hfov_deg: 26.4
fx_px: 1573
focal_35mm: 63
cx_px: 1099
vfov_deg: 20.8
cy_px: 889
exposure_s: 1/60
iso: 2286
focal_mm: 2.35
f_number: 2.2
• • • •
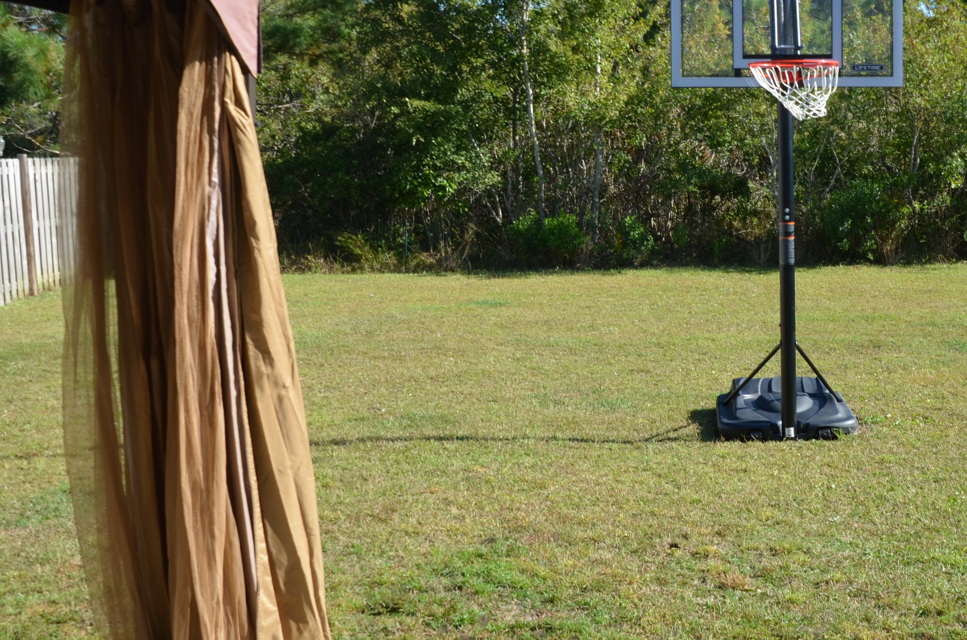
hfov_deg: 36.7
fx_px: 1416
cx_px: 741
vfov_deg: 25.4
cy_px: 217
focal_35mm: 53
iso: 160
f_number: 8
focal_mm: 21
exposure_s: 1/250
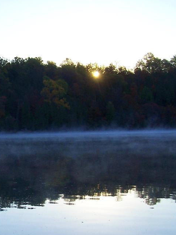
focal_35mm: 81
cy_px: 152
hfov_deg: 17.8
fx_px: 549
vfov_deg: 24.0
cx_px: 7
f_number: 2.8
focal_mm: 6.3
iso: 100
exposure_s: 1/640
• • • •
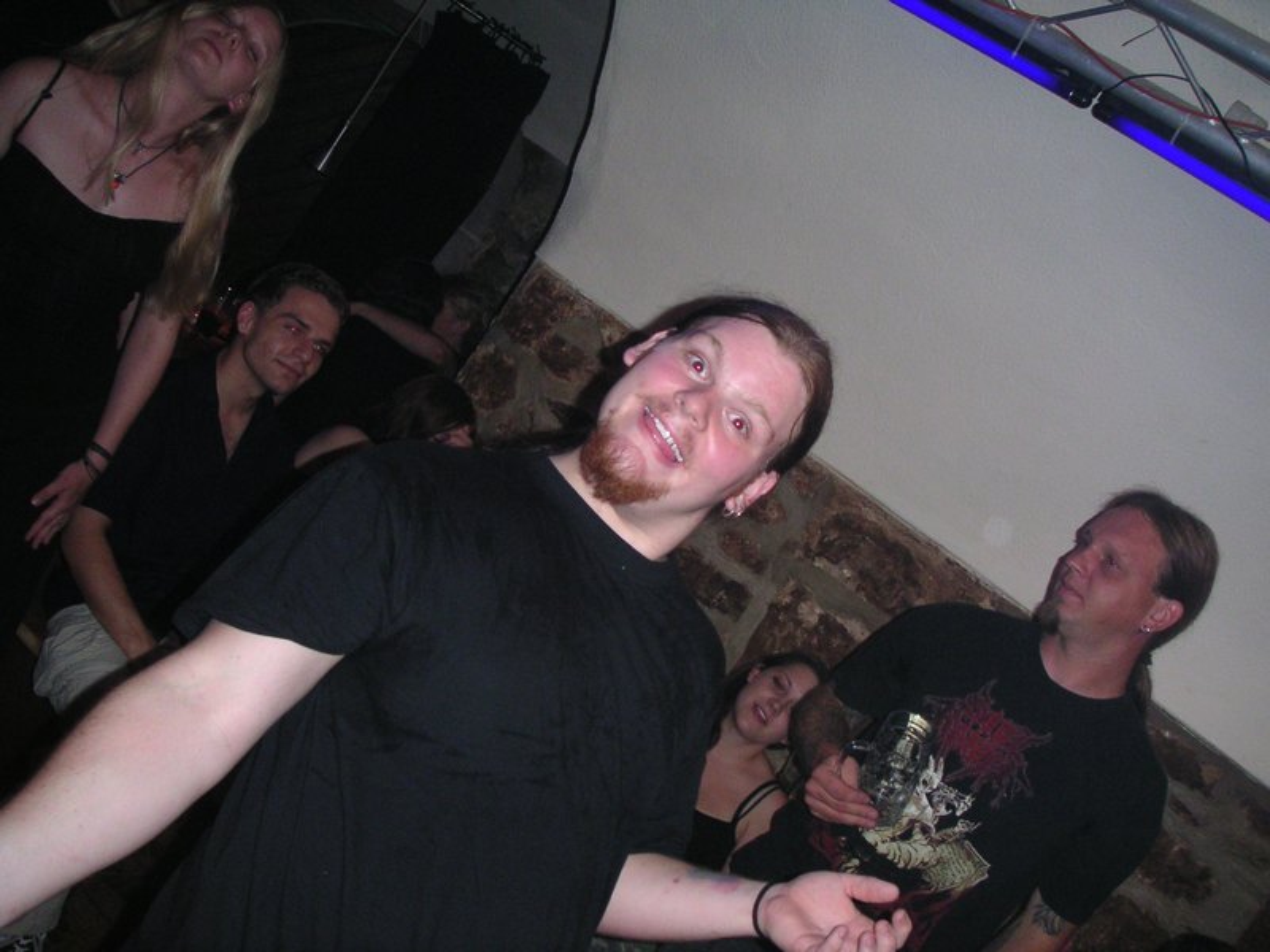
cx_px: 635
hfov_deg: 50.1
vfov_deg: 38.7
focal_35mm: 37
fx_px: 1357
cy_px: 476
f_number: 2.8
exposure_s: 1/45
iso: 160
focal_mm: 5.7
• • • •
What to work on: From the entries above, extract only the lines running from the one containing "hfov_deg: 26.4" through the one containing "f_number: 2.2", inclusive.

Task response:
hfov_deg: 26.4
fx_px: 1573
focal_35mm: 63
cx_px: 1099
vfov_deg: 20.8
cy_px: 889
exposure_s: 1/60
iso: 2286
focal_mm: 2.35
f_number: 2.2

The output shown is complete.